# Speed volume=mystery on 04 745Li...



## kimer12345 (Mar 13, 2004)

Alright, I've owned this car 3 weeks now, and *still* cannot figure out how the "speed volume" feature works. The manual is a joke with regards to this, doesn't explain anything. And it's not an obvious thing either...

It has 6 settings for speed volume. However, how/when do you set it? when the car is standing still? when you're at the target speed where you want the volume to crank up? how/where do you specify how much the volume increases?

I've played around with this for days, and cannot figure it out... Has anyone mastered this? I get the feeling that a lot of these features end up not getting used, as they are not readily apparent instruction-wise in the manual, nor intuitively.

Another issue is the cell phone "voice dial" activation... and soft-pauses, how to use?!? (see my other post)

Thanks in advance!


----------



## rost12 (Dec 22, 2001)

You're not actually supposed to hear the system adjust the volume... The higher the number you select, the more it is going to compensate for increased speed, so at 1 bar volume will not change much if at all, at 6 it compensates the most...

At least that what I've found out, like you say, manual is more than vague on this point.\

Edit: Also, it doesn't matter when you change this setting. And this is not a 7er only problem, you should try adjusting this feature on an 3 series. It's not mentioned in the manual at all, as far as I remember.


----------



## drbmw (Oct 12, 2003)

Set it at 5 and forget it. I figure the volume will go up according to higher speed, but not at the maximum, in case I have passengers and want to have a conversation. This is one feature you play with initially, and then forget about.


----------



## Bobby 325i (Oct 18, 2002)

The manual for the 7 isn't really that good in explaining things. I just set the sensitivity to 6. I noticed how convenient it is today when driving with the two front window's down and the sunroof open on the expressway, as the outside noise grew the volume of the speakers adjusted themselves. Pretty neat feature i guess.


----------



## FenPhen (Jan 13, 2004)

kimer12345 said:


> It has 6 settings for speed volume. However, how/when do you set it? when the car is standing still? when you're at the target speed where you want the volume to crank up? how/where do you specify how much the volume increases?

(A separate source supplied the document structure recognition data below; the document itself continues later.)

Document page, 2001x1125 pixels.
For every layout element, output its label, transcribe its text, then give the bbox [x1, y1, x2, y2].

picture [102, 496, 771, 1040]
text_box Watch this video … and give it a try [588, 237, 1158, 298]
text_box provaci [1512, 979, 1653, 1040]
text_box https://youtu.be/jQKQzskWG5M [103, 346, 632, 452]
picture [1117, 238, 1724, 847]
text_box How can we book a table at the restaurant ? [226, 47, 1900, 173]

Those 6 settings refer to the amount of adjustment, 1 being the least and 6 being the most. Each time you hit a pre-defined speed range, the volume will get bumped by that amount. How to set it should be documented in the manual, either your car manual or the one specific to your Business unit or nav unit. (My 2004 330i has the speed setting documented properly.)

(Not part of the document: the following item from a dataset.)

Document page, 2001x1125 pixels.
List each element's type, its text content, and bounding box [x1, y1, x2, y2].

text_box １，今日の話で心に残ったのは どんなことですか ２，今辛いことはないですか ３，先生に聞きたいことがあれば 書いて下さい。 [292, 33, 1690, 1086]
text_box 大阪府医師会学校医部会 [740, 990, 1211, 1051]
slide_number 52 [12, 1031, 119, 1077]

*Your goal is to set the adjustment value so you do not notice the volume changes at all. Personally, I set it either at 1 or 2.*

Starting from a standstill, set the volume to a comfortable level. Then start accelerating. As you go faster, you'll notice the *perceived* volume of the audio either gets noticeably louder, stays roughly about the same, or gets drowned out by road, wind, and engine noise. If things get noticeably louder, drop the adjustment value. If things get drowned out, raise the adjustment value. If you notice no perceived difference, then it's perfect.

(You could also do it backwards, setting the volume while at speed, then coming to a stop and seeing if the volume got too soft, or if it's too loud when stopped, or if it's perfect.)


----------



## Tamer (Apr 14, 2004)

*I didnt feel the volume change too*

i didnt hear the volume increase but i said whatever it must of changed without me noticing it and now when i read your message i remmebered. i usually set it on 6 but it doesnt affect the sound. weird!!


----------